Jasper Therapeutics’ monoclonal antibody briquilimab is effective at preventing mast-cell induced anaphylaxis and asthma in mice, new data suggest.
In an oral presentation and two posters at the annual meeting of the American Academy of Allergy, Asthma and Immunology (AAAAI), which began Feb. 23, Jasper's researchers described experiments showing that briquilimab depletes mast cells that lead to severe allergic reactions in mice with mast cell disorders, asthma caused by allergies and drug-induced allergic reactions.
The findings point to new directions for the drug, which is currently being tested for its ability to prevent hives, formally known as urticaria.
“While our initial development efforts with subcutaneous briquilimab have focused on urticaria and other dermatological conditions, we are excited by its broad potential in a variety of mast cell driven diseases,” Edwin Tucker, M.D., chief medical officer at Jasper, said in a press release. “The preclinical data being generated by our research team across numerous mast cell driven diseases is critical to determining the next indication for briquilimab clinical development this year.”
Mast cells are a type of white blood cell that’s found throughout the body. At normal levels, they help the immune system respond to pathogens and regulate other types of immune responses. But too much mast cell activation or too many mast cells can cause allergic reactions, chronic urticaria, asthma and a range of other problems.
Briquilimab works by blocking the signaling of an enzyme called c-Kit on mast cells. C-kit protects mast cells from undergoing processes that lead to apoptosis, or cell death. Early studies of briquilimab on healthy people showed that a subcutaneous injection was enough to deplete mast cells in the skin for up to three months.
The preclinical data shared in the oral presentation at the AAAAI meeting showed that briquilimab was effective both for prophylaxis and as a treatment for asthma in mouse models. In one set of experiments, mice that were sensitized to cockroach allergen—a known asthma trigger in humans—were treated with briquilimab 19 days before being exposed to the allergen. The treatment prevented the mice from developing inflammation in their airways, and the ones that received the drug had lower numbers of mast cells in their lungs and the skin of their backs.
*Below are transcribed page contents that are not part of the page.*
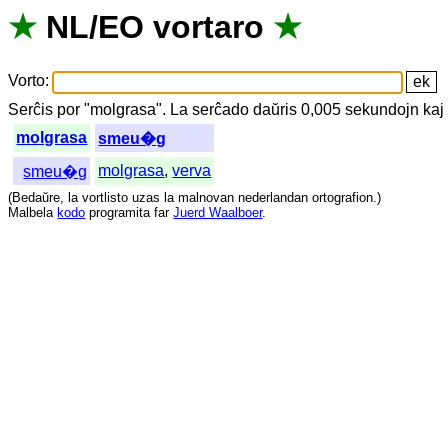
★
NL
/
EO
vortaro
★
Vorto
:
Serĉis
por
"
molgrasa".
La
serĉado
daŭris
0,005
sekundojn
kaj
molgrasa
smeu�g
molgrasa
,
verva
smeu�g
(
Bedaŭre
,
la
vortlisto
uzas
la
malnovan
nederlandan
ortografion
.)
Malbela
kodo
programita
far
Juerd Waalboer
.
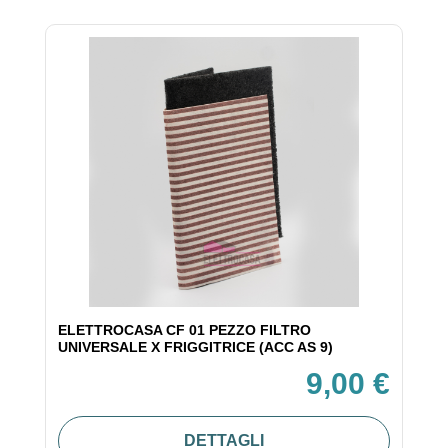
ELETTROCASA CF 01 PEZZO FILTRO
UNIVERSALE X FRIGGITRICE (ACC AS 9)
9,00 €
DETTAGLI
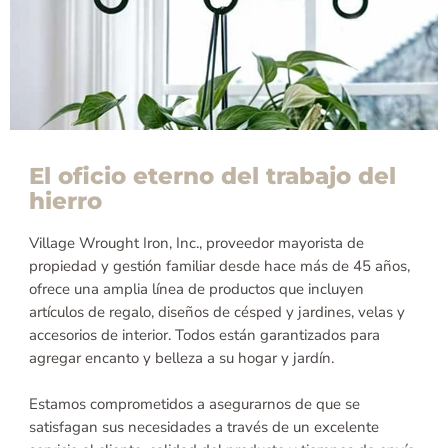
El oficio eterno del trabajo del
hierro
Village Wrought Iron, Inc., proveedor mayorista de
propiedad y gestión familiar desde hace más de 45 años,
ofrece una amplia línea de productos que incluyen
artículos de regalo, diseños de césped y jardines, velas y
accesorios de interior. Todos están garantizados para
agregar encanto y belleza a su hogar y jardín.
Estamos comprometidos a asegurarnos de que se
satisfagan sus necesidades a través de un excelente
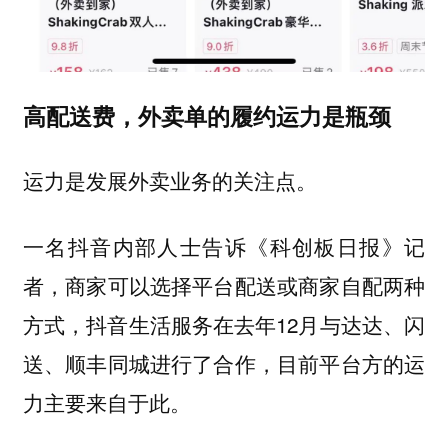
高配送费，外卖单的履约运力是瓶颈
运力是发展外卖业务的关注点。
一名抖音内部人士告诉《科创板日报》记
者，商家可以选择平台配送或商家自配两种
方式，抖音生活服务在去年12月与达达、闪
送、顺丰同城进行了合作，目前平台方的运
力主要来自于此。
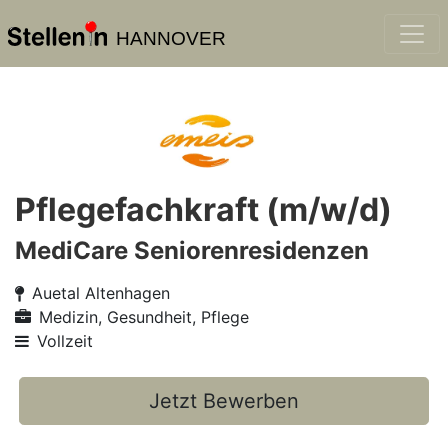
HANNOVER
Pflegefachkraft (m/w/d)
MediCare Seniorenresidenzen
Auetal Altenhagen
Medizin, Gesundheit, Pflege
Vollzeit
Jetzt Bewerben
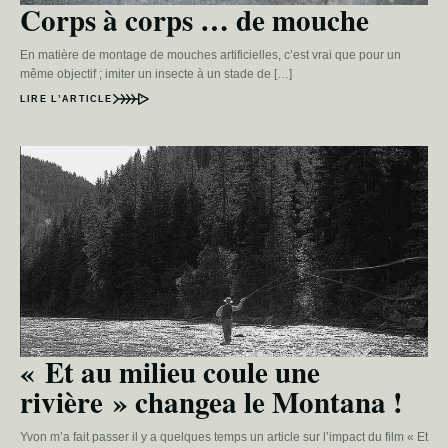
Corps à corps … de mouche
En matière de montage de mouches artificielles, c’est vrai que pour un
même objectif ; imiter un insecte à un stade de […]
LIRE L’ARTICLE
« Et au milieu coule une
rivière » changea le Montana !
Yvon m’a fait passer il y a quelques temps un article sur l’impact du film « Et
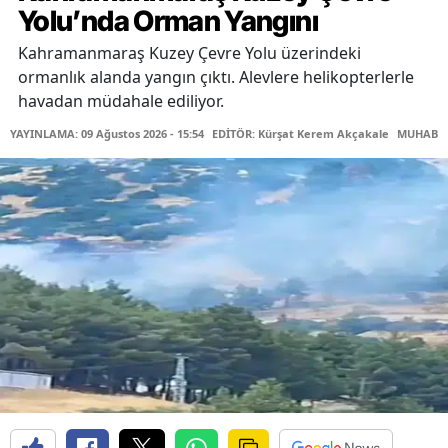
Yolu’nda Orman Yangını
Kahramanmaraş Kuzey Çevre Yolu üzerindeki
ormanlık alanda yangın çıktı. Alevlere helikopterlerle
havadan müdahale ediliyor.
YAYINLAMA: 09 Ağustos 2026 - 15:54
EDİTÖR: Kürşat Kerem Akçakale
MUHABİR:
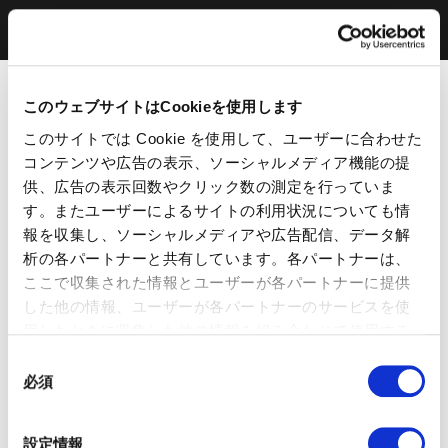
このウェブサイトはCookieを使用します
このサイトでは Cookie を使用して、ユーザーに合わせた
コンテンツや広告の表示、ソーシャルメディア機能の提
供、広告の表示回数やクリック数の測定を行っていま
す。またユーザーによるサイトの利用状況についても情
報を収集し、ソーシャルメディアや広告配信、データ解
析の各パートナーと共有しています。各パートナーは、
ここで収集された情報とユーザーが各パートナーに提供
した他の情報、ユーザーが各パートナーのサービスを使
用したときに収集した他の情報を組み合わせて使用する
ことがあります。 当ウェブサイトの使用を続行するとク
同
ッキーに同意したことになります。
必須
意
の
選
設定情報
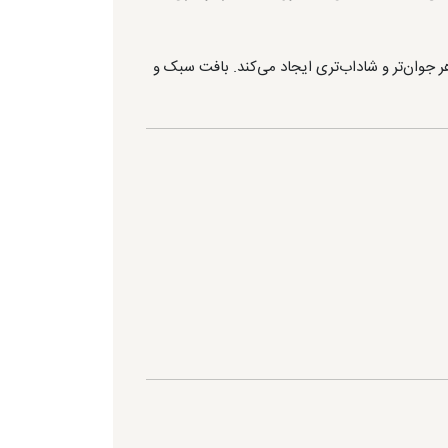
وان‌تر و شاداب‌تری ایجاد می‌کند. بافت سبک و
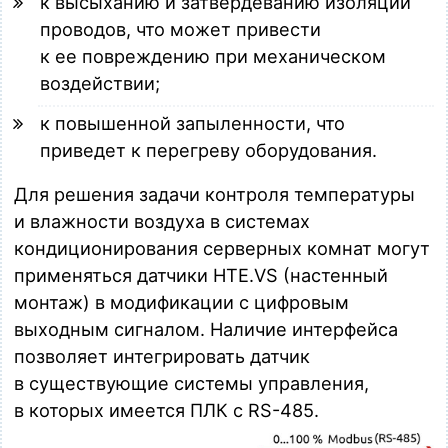
к высыханию и затвердеванию изоляции
проводов, что может привести
к ее повреждению при механическом
воздействии;
к повышенной запыленности, что
приведет к перегреву оборудования.
Для решения задачи контроля температуры
и влажности воздуха в системах
кондиционирования серверных комнат могут
применяться датчики HTE.VS (настенный
монтаж) в модификации с цифровым
выходным сигналом. Наличие интерфейса
позволяет интегрировать датчик
в существующие системы управления,
в которых имеется ПЛК с RS-485.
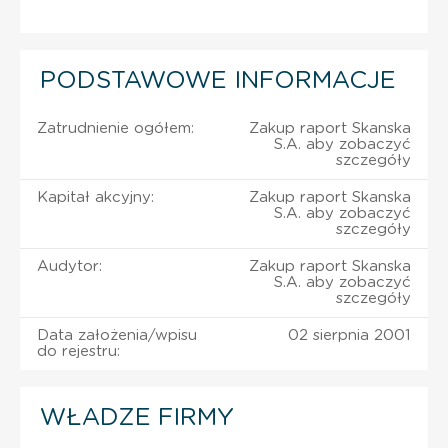
PODSTAWOWE INFORMACJE
Zatrudnienie ogółem:
Zakup raport Skanska
S.A. aby zobaczyć
szczegóły
Kapitał akcyjny:
Zakup raport Skanska
S.A. aby zobaczyć
szczegóły
Audytor:
Zakup raport Skanska
S.A. aby zobaczyć
szczegóły
Data założenia/wpisu
02 sierpnia 2001
do rejestru:
WŁADZE FIRMY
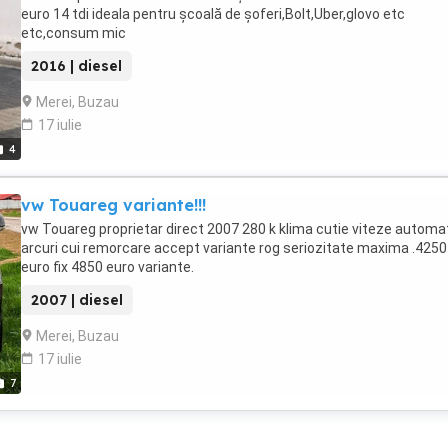
euro 14 tdi ideala pentru școală de șoferi,Bolt,Uber,glovo etc
etc,consum mic
2016 | diesel
Merei, Buzau
17 iulie
4
vw Touareg variante!!!
vw Touareg proprietar direct 2007 280 k klima cutie viteze automa
arcuri cui remorcare accept variante rog seriozitate maxima .4250
euro fix 4850 euro variante.
2007 | diesel
Merei, Buzau
17 iulie
7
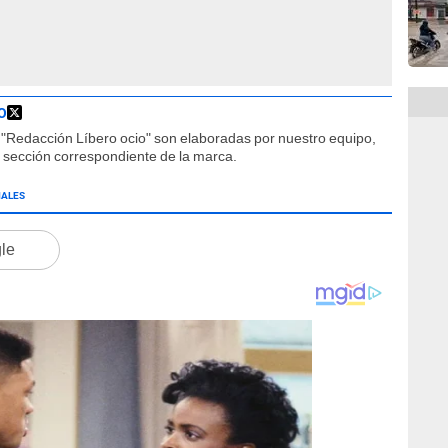
O
"Redacción Líbero ocio" son elaboradas por nuestro equipo,
la sección correspondiente de la marca.
IALES
gle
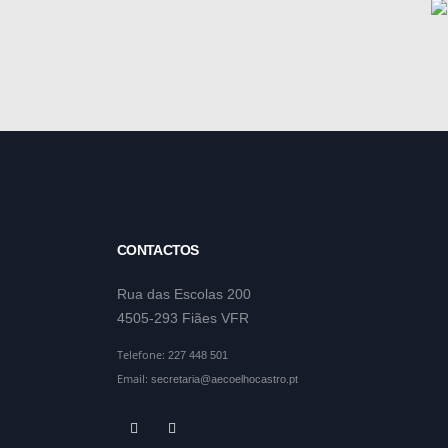
CONTACTOS
Rua das Escolas 200
4505-293 Fiães VFR
Telefone:
227 448 501
Email:
secretaria@aecoelhocastro.pt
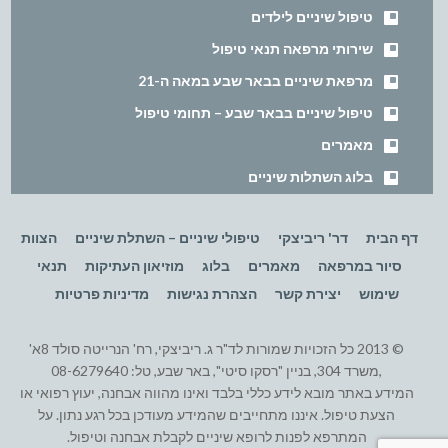
טיפול שיניים לילדים
שירותי מרפאה תנאי טיפול
מרפאת שיניים בבאר שבע במאה ה-21
טיפול שיניים בבאר שבע – תחומי טיפול
מאמרים
בלוג השתלות שיניים
דף הבית
דר' ריביצקי
טיפולי שיניים – השתלת שיניים
הצוות
סיור במרפאה
מאמרים
בלוג
מוזיאון העתיקות
תנאי
שימוש
יצירת קשר
הצהרת נגישות
מדיניות פרטיות
© 2013 כל הזכויות שמורות לד"ר ג. ריביצקי, רח' הנרייטה סולד 8א'
,משרד 304, בניין "רסקו סיטי", באר שבע, טל: 08-6279640
המידע באתר מובא לידע כללי בלבד ואינו מהווה אבחנה, יעוץ רפואי או
הצעת טיפול. איננו מתחייבים שהמידע מעודכן בכל רגע נתון. על
המתרפא לפנות לרופא שיניים לקבלת אבחנה וטיפול.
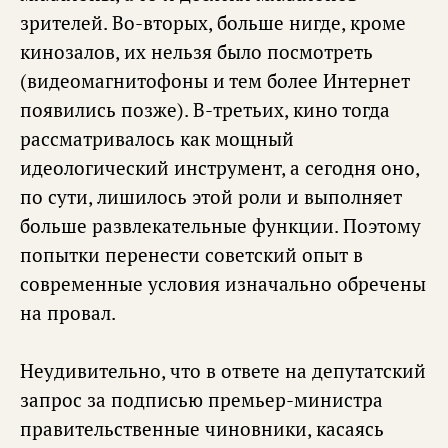
зрителей. Во-вторых, больше нигде, кроме
кинозалов, их нельзя было посмотреть
(видеомагнитофоны и тем более Интернет
появились позже). В-третьих, кино тогда
рассматривалось как мощный
идеологический инструмент, а сегодня оно,
по сути, лишилось этой роли и выполняет
больше развлекательные функции. Поэтому
попытки перенести советский опыт в
современные условия изначально обречены
на провал.
Неудивительно, что в ответе на депутатский
запрос за подписью премьер-министра
правительственные чиновники, касаясь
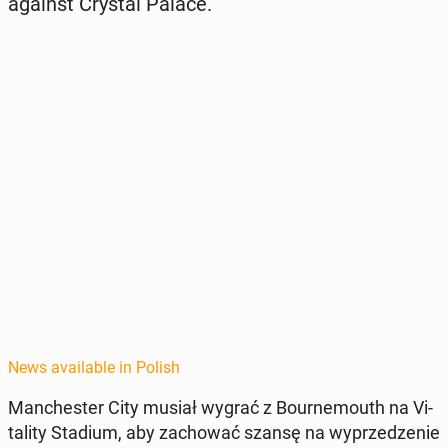
against Crystal Palace.
News available in Polish
Man­ches­ter City musiał wygrać z Bournemouth na Vi­
tal­i­ty Stadium, aby za­chować szansę na wyprzedze­nie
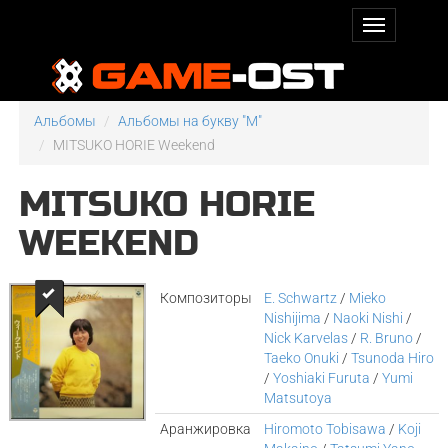
Альбомы
Альбомы на букву "M"
MITSUKO HORIE Weekend
MITSUKO HORIE
WEEKEND
Композиторы
E. Schwartz
/
Mieko
Nishijima
/
Naoki Nishi
/
Nick Karvelas
/
R. Bruno
/
Taeko Onuki
/
Tsunoda Hiro
/
Yoshiaki Furuta
/
Yumi
Matsutoya
Аранжировка
Hiromoto Tobisawa
/
Koji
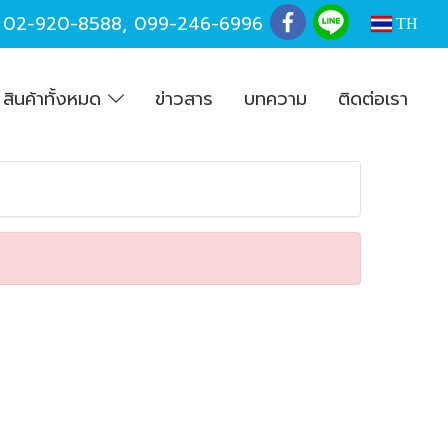
,
02-920-8588
,
099-246-6996
TH
สินค้าทั้งหมด
ข่าวสาร
บทความ
ติดต่อเรา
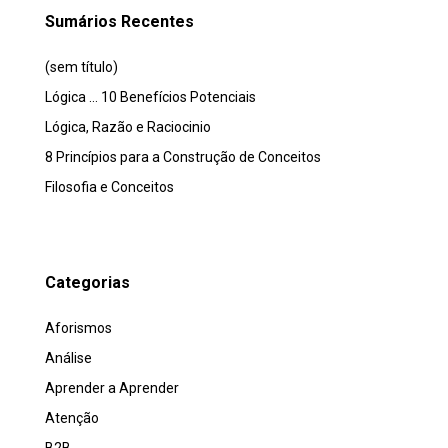
Sumários Recentes
(sem título)
Lógica … 10 Benefícios Potenciais
Lógica, Razão e Raciocinio
8 Princípios para a Construção de Conceitos
Filosofia e Conceitos
Categorias
Aforismos
Análise
Aprender a Aprender
Atenção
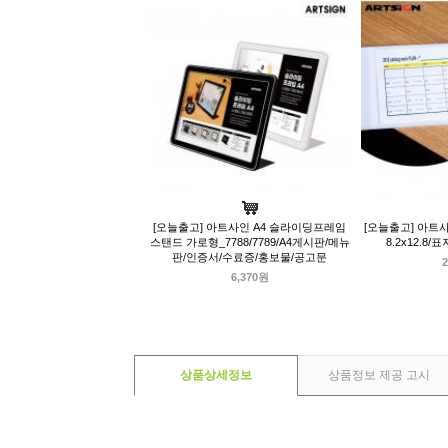
[오늘출고] 아트사인 A4 슬라이딩프레임
[오늘출고] 아트사
스탠드 가로형_7788/7789/A4게시판/메뉴
8.2x12.8
판/인증서/수료증/홍보물/공고문
2
6,370원
상품상세정보
상품정보 제공 고시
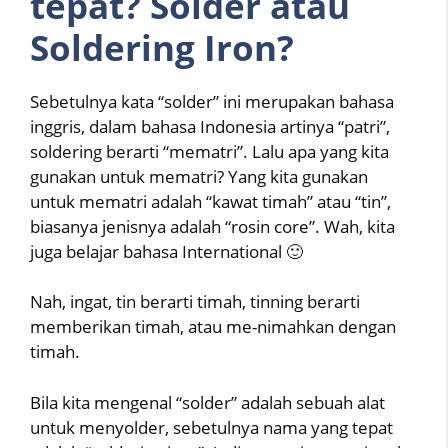
tepat? Solder atau
Soldering Iron?
Sebetulnya kata “solder” ini merupakan bahasa
inggris, dalam bahasa Indonesia artinya “patri”,
soldering berarti “mematri”. Lalu apa yang kita
gunakan untuk mematri? Yang kita gunakan
untuk mematri adalah “kawat timah” atau “tin”,
biasanya jenisnya adalah “rosin core”. Wah, kita
juga belajar bahasa International 🙂
Nah, ingat, tin berarti timah, tinning berarti
memberikan timah, atau me-nimahkan dengan
timah.
Bila kita mengenal “solder” adalah sebuah alat
untuk menyolder, sebetulnya nama yang tepat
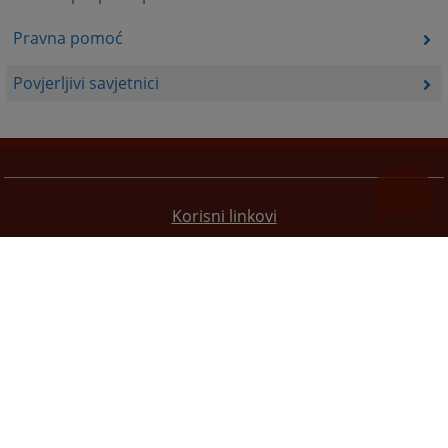
Pravna pomoć
Povjerljivi savjetnici
Korisni linkovi
Pomoć za korištenje
Mapa stranice
Pravila privatnosti
Redizajn web stranice je finansirala Evropska unija. Za njen sadržaj isključivo je odgovorno
Visoko sudsko i tužilačko vijeće BiH i ona ne odražava nužno stavove Evropske unije.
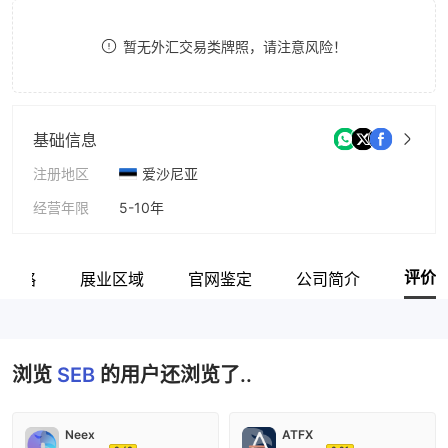
9
7
暂无外汇交易类牌照，请注意风险！
8
9
基础信息
注册地区
爱沙尼亚
经营年限
5-10年
公司全称
AS SEB Pank
评价
场策略
展业区域
官网鉴定
公司简介
浏览
SEB
的用户还浏览了..
Neex
ATFX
In a second set of experiments, the same type of asthma mouse model developed a reaction to the allergen, was treated with briquilimab, then was exposed to the allergen again three days later. The drug again decreased airway inflammation and the number of mast cells in the lung and the skin of the animals’ backs. They also had better lung function than untreated mice.
In the poster presentations, the researchers showed that a single dose of briquilimab protected mice from mast-cell induced passive systemic anaphylaxis—a disease model of anaphylaxis where mice are sensitized to an allergen and subsequently exposed to it—as well as anaphylaxis due to drug allergies. Only one dose was required for protection.
Jasper expects initial data from a phase 1 study on briquilimab in chronic spontaneous urticaria, a mast cell disease that causes a skin rash, in mid-2024, according to a corporate presentation given Feb. 1. The company plans to launch a second phase 1 trial on the drug in chronic inducible urticaria, another form of the disease, in the first quarter of 2024, with data in the second half of the year.